**KUTIPAN TEKS:**

▬▬▬▬▬▬

Penutupan lahan berhutan untuk
Provinsi Kalimantan Barat, Gorontalo, NTB dan Papua berkisar antara 75 % sampai
79 %.
3.
Provinsi Sumatera Selatan,
Bangka Belitung, Sulawesi Utara dan Nusa Tenggara Timur memiliki lahan berhutan
kurang dari 40 % dan Provinsi Lampung memiliki lahan berhutan terendah yaitu
17,4 %.
Kondisi sumberdaya hutan pada Hutan Lindung memerlukan
perhatian khusus karena Hutan Lindung merupakan kawasan yang memiliki fungsi
hidrologis untuk menunjang kehidupan di kawasan bawahnya. Beberapa
provinsi yang memiliki Hutan Lindung yang minim dengan penutupan berhutan yang
rendah perlu diperhitungkan daya dukung hidrologinya dalam memenuhi kebutuhan
akan air, dengan alternatif peningkatan peran kawasan lindung lainnya seperti
sempadan sungai, mata air dan danau di luar kawasan hutan. Kondisi tekanan
penduduk terhadap hutan menjadi salah satu pertimbangan dalam melakukan
rehabilitasi terhadap Hutan Lindung.
Untuk Provinsi DKI Jakarta yang hanya memiliki kawasan
hutan seluas 100 ha dengan penutupan lahan berupa non hutan, maka peran kawasan
lindung seperti jalur hijau dan kawasan sempadan sungai perlu ditingkatkan
dalam menunjang fungsi hidrologis sungai-sungai yang ada. Pembangunan
Hutan Kota secara nyata akan sangat membantu upaya konservasi air di DKI Jakarta
khususnya dan di wilayah perkotaan umumnya.
B.
Rekalkulasi pada Hutan
Konservasi
Hasil penghitungan luas penutupan lahan pada
Hutan Konservasi menunjukkan:
1.
Lahan berhutan di Pulau
Sumatera pada Provinsi Nangroe Aceh Darussalam 88,6 % dan Bengkulu 84,6 %, sedangkan
Provinsi Sumatera Selatan sudah di bawah 50 %.
2.
Provinsi lainnya yang masih
memiliki lahan berhutan di atas 80 % adalah Provinsi Banten, Jawa Timur,
Kalimantan Barat dan Kalimantan Tengah. Di Pulau Sulawesi hanya Provinsi
Gorontalo yang masih di atas 70 %, sedangkan provinsi lainnya, yaitu Provinsi
Sulawesi Tengah dan Provinsi Sulawesi Tenggara sekitar 50 % serta Provinsi
Sulawesi Utara dan Sulawesi Selatan kurang dari 50 %.
3.
Untuk Provinsi Papua (Irian
Jaya) dari total kawasan konservasi seluas 8,156 juta ha, lahan berhutan
sebanyak 66,0 %, Non hutan 12,6 % dan tidak ada data 21,4 %.
4.

▬▬▬▬▬▬

(Transkripsi isi halaman)
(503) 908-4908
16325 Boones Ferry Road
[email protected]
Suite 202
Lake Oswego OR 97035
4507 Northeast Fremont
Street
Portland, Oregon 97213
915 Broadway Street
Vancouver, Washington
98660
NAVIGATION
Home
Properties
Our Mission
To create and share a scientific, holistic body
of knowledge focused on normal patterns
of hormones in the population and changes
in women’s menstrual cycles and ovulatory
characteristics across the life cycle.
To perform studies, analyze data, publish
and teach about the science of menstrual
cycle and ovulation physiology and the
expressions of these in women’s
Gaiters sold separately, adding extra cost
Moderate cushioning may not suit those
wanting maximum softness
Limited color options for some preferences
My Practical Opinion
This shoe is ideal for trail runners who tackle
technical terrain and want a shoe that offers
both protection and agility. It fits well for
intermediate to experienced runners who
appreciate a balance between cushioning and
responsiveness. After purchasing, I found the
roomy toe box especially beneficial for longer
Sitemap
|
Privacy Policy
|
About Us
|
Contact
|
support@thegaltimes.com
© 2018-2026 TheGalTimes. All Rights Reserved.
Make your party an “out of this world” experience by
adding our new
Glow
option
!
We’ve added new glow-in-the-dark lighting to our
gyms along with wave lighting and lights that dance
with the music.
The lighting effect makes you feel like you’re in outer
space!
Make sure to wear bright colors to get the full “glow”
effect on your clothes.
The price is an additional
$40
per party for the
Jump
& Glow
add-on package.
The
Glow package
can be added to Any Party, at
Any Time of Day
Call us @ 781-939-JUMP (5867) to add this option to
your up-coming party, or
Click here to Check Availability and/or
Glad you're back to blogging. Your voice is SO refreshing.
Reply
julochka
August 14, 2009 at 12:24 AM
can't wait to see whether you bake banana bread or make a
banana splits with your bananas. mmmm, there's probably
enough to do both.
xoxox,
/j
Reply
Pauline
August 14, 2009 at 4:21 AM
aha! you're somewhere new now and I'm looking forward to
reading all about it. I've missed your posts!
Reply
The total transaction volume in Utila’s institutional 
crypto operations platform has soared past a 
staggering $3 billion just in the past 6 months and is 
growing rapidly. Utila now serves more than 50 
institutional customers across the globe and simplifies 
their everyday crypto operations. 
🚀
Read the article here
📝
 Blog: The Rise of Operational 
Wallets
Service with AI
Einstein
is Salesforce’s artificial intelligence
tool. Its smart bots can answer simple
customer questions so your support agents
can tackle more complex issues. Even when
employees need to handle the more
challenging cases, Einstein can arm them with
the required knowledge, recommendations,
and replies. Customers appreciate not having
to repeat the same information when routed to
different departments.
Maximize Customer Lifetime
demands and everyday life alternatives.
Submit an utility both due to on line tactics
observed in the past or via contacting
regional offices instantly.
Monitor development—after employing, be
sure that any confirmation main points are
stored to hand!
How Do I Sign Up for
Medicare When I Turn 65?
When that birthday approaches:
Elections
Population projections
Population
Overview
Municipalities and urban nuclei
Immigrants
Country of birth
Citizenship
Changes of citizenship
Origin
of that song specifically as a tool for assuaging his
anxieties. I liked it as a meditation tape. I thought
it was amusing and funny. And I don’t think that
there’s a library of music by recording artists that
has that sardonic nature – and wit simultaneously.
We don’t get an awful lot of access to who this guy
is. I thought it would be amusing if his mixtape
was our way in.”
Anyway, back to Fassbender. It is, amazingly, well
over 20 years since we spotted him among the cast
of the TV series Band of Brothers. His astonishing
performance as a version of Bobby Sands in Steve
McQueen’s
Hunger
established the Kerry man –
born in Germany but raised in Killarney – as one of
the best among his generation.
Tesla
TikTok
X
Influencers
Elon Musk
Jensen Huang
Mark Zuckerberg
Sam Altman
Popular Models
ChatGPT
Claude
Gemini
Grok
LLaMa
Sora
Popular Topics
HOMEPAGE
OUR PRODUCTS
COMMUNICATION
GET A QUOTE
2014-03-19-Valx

▬▬▬▬▬▬

**SOAL LATIHAN:**
a. Ulangi secara persis bagian teks tentang penutupan lahan hutan, mulai dari "Kondisi sumberdaya hutan" sampai dengan "terhadap Hutan Lindung.".
b. Teruskan teks tentang penutupan lahan hutan dari titik akhirnya.

**HASIL:**
a.
Kondisi sumberdaya hutan pada Hutan Lindung memerlukan
perhatian khusus karena Hutan Lindung merupakan kawasan yang memiliki fungsi
hidrologis untuk menunjang kehidupan di kawasan bawahnya. Beberapa
provinsi yang memiliki Hutan Lindung yang minim dengan penutupan berhutan yang
rendah perlu diperhitungkan daya dukung hidrologinya dalam memenuhi kebutuhan
akan air, dengan alternatif peningkatan peran kawasan lindung lainnya seperti
sempadan sungai, mata air dan danau di luar kawasan hutan. Kondisi tekanan
penduduk terhadap hutan menjadi salah satu pertimbangan dalam melakukan
rehabilitasi terhadap Hutan Lindung.

b.
Lahan berhutan pada kawasan
konservasi di DKI Jakarta hanya 8,9 % dari total luas daratan kawasan
konservasi seluas 272,34 ha, selebihnya didominasi oleh perairan seluas 108.000
ha.
C.
Rekalkulasi pada Hutan
Produksi
Penutupan lahan pada Hutan Produksi
dirinci menjadi Hutan Produksi, Hutan Produksi Terbatas dan Hutan Produksi yang
dapat di-Konversi sebagaimana berikut:
1.
Hutan Produksi
Hasil perhitungan luas penutupan lahan pada Hutan
Produksi menunjukkan:
a.
Provinsi Papua memiliki 78,3 %
lahan berhutan. Sedangkan Provinsi lain yang masih memiliki lahan
berhutan diatas 60 % adalah Nangroe Aceh Darussalam, Riau, Jaa Tengah,
Kalimantan Tengah, Gorontalo dan Nusa Tenggara Barat.
b.
Provinsi yang memikili lahan
berhutan di bawah 40 % adalah Sumatera Selatan, Bangka Belitung, DI.
Yogyakarta, Bali dan Nusa Tenggara Timur.
c.
Provinsi yang memiliki hutan
produksi dengan luasan yang kecil adalah Bali seluas 2,1 ribu ha dengan
penutupan berhutan 7,3 %, DI. Yogyakarta seluas 12,6 ribu ha dengan penutupan
berhutan 7,5 % dan Banten seluas 27,5 ribu ha, dengan penutupan lahan berhutan
41,6 %.
Pada kawasan Hutan Produksi yang
umumnya diperuntukkan bagi pemanfaatan hasil hutan kayu, terdapat hanya lima
provinsi yang memiliki penutupan lahan berhutan di atas 60 %, sedangkan
provinsi lainnya sudah di bawah 60 %. Penutupan lahan dengan kriteria
hutan tanaman hasil kegiatan Hutan Tanaman Industri, terdata umumnya pada
Indonesia bagian Barat. Sedangkan di Indonesia bagian Timur, walaupun
sudah dilaksanakan kegiatan HTI namun hasilnya tidak dapat diamati dari hasil
penafsiran citra satelit, kecuali di Provinsi Papua. Oleh karena itu,
untuk memenuhi bertambahnya kebutuhan akan kayu khususnya pada Indonesia bagian
Timur, kegiatan hutan tanaman dapat menjadi prioritas kegiatan pada program
pembangunan kehutanan di wilayah tersebut.
2.
Hutan Produksi Terbatas
Hasil perhitungan luas penutupan
lahan pada Hutan Produksi Terbatas menunjukkan:
- Provinsi Papua memiliki lahan berhutan 90,5 % dan Kalimantan Tengah memiliki 84,3 % dari luas kawasan HPT yang ada. Provinsi lain yang memiliki lahan berhutan di atas 70 % adalah Provinsi Bengkulu, Kalimantan Timur, Gorontalo dan Nusa Tenggara Barat.
- Provinsi yang memiliki lahan berhutan di bawah 40 % adalah Provinsi Sumatera Selatan, Lampung dan Nusa Tenggara Timur. Sedangkan Provinsi Bali dengan kawasan HPT seluas 6,3 ribu ha, hanya 14,7 % yang berhutan.
Kawasan Hutan Produksi Terbatas (HPT)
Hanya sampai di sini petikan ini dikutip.